Aimed at addressing Michelle Obama’s LetsMove.gov initiative (www.letsmove.gov), kids can track their steps and log them at GeoPalz’s website (www.geopalz.com) to redeem activity-oriented products. With a message of “Walk to Win,” prizes include Frisbees, jump ropes, baseball bats, footballs, as well as bikes and skateboards.

“We’re trying to get kids off the couch and out moving around and trying to educate them at the same time,” Rich Schmelzer, CEO of GeoPalz, told SNEWS®. “The (pedometer) was designed specifically to get kids motivated to become more physically active by converting activity into currency that can be redeemed for activity-based products from our website.”

After Schmelzer and his wife, Sheri, sold Jibbitz to Crocs in 2006 for $10 million, they took a couple years off to spend time with their kids – a son, 7, and two daughters, 9 and 12. He said they soon saw a trend that they didn’t like:

“It became obvious that the kids were spending way too much time online and on the TV,” he explained.

When they encouraged their kids to be more active outside, they met resistance, and it became apparent that they needed a hook to motivate them.
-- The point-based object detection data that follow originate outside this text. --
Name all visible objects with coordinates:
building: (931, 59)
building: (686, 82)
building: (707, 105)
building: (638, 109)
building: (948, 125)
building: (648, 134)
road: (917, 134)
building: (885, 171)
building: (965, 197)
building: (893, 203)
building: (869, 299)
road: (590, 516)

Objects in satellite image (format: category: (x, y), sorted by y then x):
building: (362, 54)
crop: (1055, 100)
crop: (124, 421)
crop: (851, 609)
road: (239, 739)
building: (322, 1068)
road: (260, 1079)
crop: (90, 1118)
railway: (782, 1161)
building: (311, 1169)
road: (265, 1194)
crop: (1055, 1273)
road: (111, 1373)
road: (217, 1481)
“Our key is, we dangle a carrot in front of them which is a free product with the more steps they take, the more prizes they can win,” Schmelzer said of the GeoPalz’s concept.
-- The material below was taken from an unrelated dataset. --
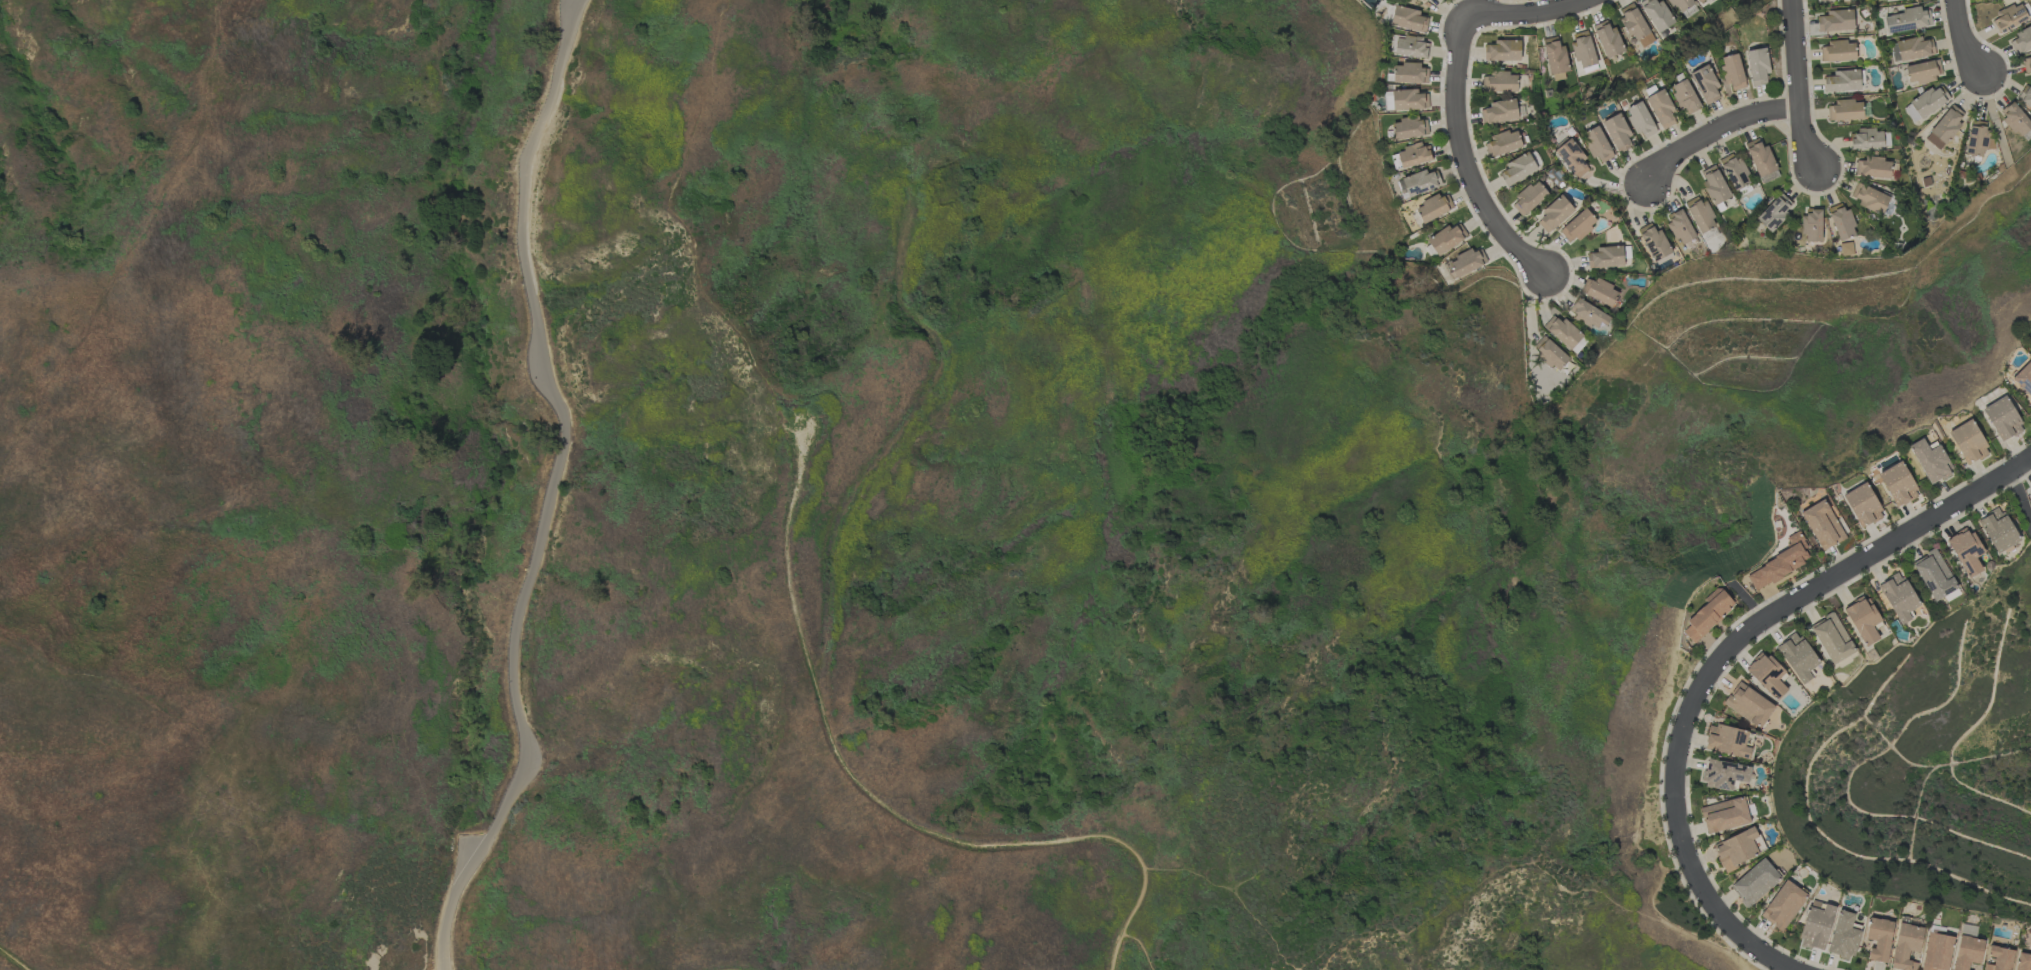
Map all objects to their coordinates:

Available in May on its website and at retail, GeoPalz has 12 different pedometer styles, from a ladybug and a heart to princesses and skulls. Every quarter, it plans to introduce 12 new limited-edition designs — “whatever is trending at that time,” he said — and discontinue the previous production. Pedometers retail for $19.99 and include registration on the website.

Users will be able to log their activity on the GeoPalz website, and parents can receive weekly progress report emails with related trivia, like the number of steps in a mile and facts about food, they can share at the dinner table with the family.

“It’s a talking piece for the parents to get them more involved in the children’s activity,” he said.

GeoPalz hired Slice of Lime (www.sliceoflime.com), a strategy, design and development company in Boulder, Colo., that helped launch Jibbitz, to tweak the product and website for a kid’s eye. But the Schmelzers also have their own built-in focus group, incorporating their children’s feedback into the product and website design.

“The design element is huge. They’re definitely eye candy,” Schmelzer said. “People our age don’t see design and colors like a kid sees it. It’s a completely different world.”